* **AUFGABEN**:
• 1. Gib den Textauszug von „Dabei handelt es“ bis „die Veranstaltung auszutragen.“ noch einmal wieder und tausche dabei „Metropolen“ gegen „Großstädten“ aus.
• 2. In welchem Ort fand die „Dorfpride“ laut dem Textauszug im Jahr 2020 zum ersten Mal statt?

* **VORLIEGENDER TEXTAUSZUG**:
Oftersheim. Wenn an einem Samstagnachmittag mehrere hundert Menschen feiernd und tanzend durch die Gemeinde ziehen, kann man sich durchaus mal fragen, was es damit auf sich hat. Am Samstag in Oftersheim lautete die Antwort darauf: „Dorfpride“.
Dabei handelt es sich um eine Veranstaltung, die seit 2020 den Geist des Christopher Street Day (siehe Infobox) auch abseits großer Städte verbreiten soll. Der Sinn ist es, zu zeigen, dass Homo- und Bisexuelle sowie Transgender oder Asexuelle nicht nur in Metropolen leben und arbeiten, sondern auch in Dörfern. Laut Organisatoren geht es vor allem darum, diese Menschen in der breiten Öffentlichkeit sichtbar zu machen und ihnen auch in ländlichen Gegenden zum Beispiel Beratungsstellen zu schaffen. 2020 fand die „Dorfpride“ erstmals in Mühlhausen (Kraichgau) statt, dieses Jahr erhielt Oftersheim den Zuschlag, die Veranstaltung auszutragen.
Schon vor dem offiziellen Beginn um 15 Uhr ist der Gemeindepark an der Kurpfalzhalle beachtlich gefüllt. Katrin Hofner vom Organisationsteam zeigt sich bereits zu diesem Zeitpunkt sehr zufrieden mit dem großen Andrang. „Außerdem sind wir sehr froh um die tolle Zusammenarbeit mit der Gemeinde, den Ordnungsbehörden und dem Landratsamt“, berichtet sie. Im ersten Jahr hätte das Team die Veranstaltung in vier Wochen auf die Beine stellen müssen, diesmal sei etwas mehr Zeit gewesen.

* **BEREITGESTELLTE DATENSÄTZE**:
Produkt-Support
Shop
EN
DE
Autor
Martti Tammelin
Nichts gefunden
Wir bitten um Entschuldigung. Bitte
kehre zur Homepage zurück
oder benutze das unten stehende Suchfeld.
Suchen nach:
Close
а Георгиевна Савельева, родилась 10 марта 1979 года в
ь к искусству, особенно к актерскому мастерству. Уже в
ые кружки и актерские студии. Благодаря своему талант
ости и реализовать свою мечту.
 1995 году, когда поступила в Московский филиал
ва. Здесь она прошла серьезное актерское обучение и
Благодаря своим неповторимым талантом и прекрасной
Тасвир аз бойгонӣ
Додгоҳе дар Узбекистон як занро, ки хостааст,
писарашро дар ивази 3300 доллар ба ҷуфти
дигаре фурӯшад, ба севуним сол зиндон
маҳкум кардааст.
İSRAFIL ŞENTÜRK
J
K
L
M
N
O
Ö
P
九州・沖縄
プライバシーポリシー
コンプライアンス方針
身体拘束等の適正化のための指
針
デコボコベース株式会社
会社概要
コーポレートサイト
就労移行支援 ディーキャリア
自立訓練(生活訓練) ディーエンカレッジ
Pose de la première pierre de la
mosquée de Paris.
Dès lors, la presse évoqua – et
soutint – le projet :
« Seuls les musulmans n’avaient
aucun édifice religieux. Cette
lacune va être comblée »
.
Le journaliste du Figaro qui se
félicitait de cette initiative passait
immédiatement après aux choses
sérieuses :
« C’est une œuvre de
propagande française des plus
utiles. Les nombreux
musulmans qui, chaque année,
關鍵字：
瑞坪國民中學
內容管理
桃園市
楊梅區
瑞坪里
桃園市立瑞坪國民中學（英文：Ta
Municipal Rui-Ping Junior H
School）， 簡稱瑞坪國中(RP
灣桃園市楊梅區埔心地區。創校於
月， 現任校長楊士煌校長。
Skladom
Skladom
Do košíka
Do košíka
...
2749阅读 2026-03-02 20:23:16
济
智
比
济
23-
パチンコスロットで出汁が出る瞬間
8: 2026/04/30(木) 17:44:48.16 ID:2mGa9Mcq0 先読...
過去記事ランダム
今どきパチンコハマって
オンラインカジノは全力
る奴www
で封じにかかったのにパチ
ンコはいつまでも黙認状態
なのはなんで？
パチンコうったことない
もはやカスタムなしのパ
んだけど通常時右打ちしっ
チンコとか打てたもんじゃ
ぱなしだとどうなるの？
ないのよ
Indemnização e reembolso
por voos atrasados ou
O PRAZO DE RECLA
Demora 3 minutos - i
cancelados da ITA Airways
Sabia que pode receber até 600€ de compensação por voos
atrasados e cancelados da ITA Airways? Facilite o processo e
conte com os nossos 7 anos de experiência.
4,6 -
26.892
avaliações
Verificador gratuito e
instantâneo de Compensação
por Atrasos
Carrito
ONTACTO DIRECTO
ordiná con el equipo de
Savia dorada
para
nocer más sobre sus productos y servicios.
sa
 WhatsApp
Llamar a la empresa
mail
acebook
--
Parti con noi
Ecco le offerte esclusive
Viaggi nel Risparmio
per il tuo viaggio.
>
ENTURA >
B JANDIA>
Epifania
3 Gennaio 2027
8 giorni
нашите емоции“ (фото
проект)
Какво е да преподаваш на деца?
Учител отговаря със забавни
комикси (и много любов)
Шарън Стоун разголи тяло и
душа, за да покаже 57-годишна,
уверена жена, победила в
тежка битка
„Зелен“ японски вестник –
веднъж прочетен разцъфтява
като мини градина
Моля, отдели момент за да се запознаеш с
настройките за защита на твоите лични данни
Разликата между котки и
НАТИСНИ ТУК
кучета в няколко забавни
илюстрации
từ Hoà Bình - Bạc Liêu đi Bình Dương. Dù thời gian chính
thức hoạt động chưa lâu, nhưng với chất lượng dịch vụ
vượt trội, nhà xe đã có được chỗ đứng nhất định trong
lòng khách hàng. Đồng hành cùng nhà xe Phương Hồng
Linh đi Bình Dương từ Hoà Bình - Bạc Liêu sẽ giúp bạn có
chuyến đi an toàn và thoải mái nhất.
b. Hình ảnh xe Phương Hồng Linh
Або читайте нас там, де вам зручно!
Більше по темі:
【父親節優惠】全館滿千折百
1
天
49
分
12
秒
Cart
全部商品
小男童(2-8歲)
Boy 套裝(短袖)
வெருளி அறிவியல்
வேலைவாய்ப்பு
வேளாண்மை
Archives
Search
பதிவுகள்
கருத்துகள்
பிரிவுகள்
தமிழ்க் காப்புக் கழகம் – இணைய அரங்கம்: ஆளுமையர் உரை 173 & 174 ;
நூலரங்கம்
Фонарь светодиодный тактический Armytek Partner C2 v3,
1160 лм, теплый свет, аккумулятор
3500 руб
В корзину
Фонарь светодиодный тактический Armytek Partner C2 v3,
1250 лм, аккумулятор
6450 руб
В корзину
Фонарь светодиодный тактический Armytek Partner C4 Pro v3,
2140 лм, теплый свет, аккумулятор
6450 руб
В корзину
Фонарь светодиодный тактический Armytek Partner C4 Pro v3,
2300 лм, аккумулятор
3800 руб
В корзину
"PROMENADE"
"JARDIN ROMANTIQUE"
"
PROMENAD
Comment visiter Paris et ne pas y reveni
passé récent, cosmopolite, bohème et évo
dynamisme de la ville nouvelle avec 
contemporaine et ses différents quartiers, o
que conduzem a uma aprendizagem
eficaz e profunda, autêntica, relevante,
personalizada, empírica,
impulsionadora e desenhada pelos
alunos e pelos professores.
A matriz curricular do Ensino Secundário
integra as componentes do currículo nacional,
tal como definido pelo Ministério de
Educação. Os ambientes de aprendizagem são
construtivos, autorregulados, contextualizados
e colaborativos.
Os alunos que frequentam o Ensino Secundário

* **LÖSUNGEN JE AUFGABE**:
• 1.
Dabei handelt es sich um eine Veranstaltung, die seit 2020 den Geist des Christopher Street Day (siehe Infobox) auch abseits großer Städte verbreiten soll. Der Sinn ist es, zu zeigen, dass Homo- und Bisexuelle sowie Transgender oder Asexuelle nicht nur in Großstädten leben und arbeiten, sondern auch in Dörfern. Laut Organisatoren geht es vor allem darum, diese Menschen in der breiten Öffentlichkeit sichtbar zu machen und ihnen auch in ländlichen Gegenden zum Beispiel Beratungsstellen zu schaffen. 2020 fand die „Dorfpride“ erstmals in Mühlhausen (Kraichgau) statt, dieses Jahr erhielt Oftersheim den Zuschlag, die Veranstaltung auszutragen.

• 2. In Mühlhausen (Kraichgau).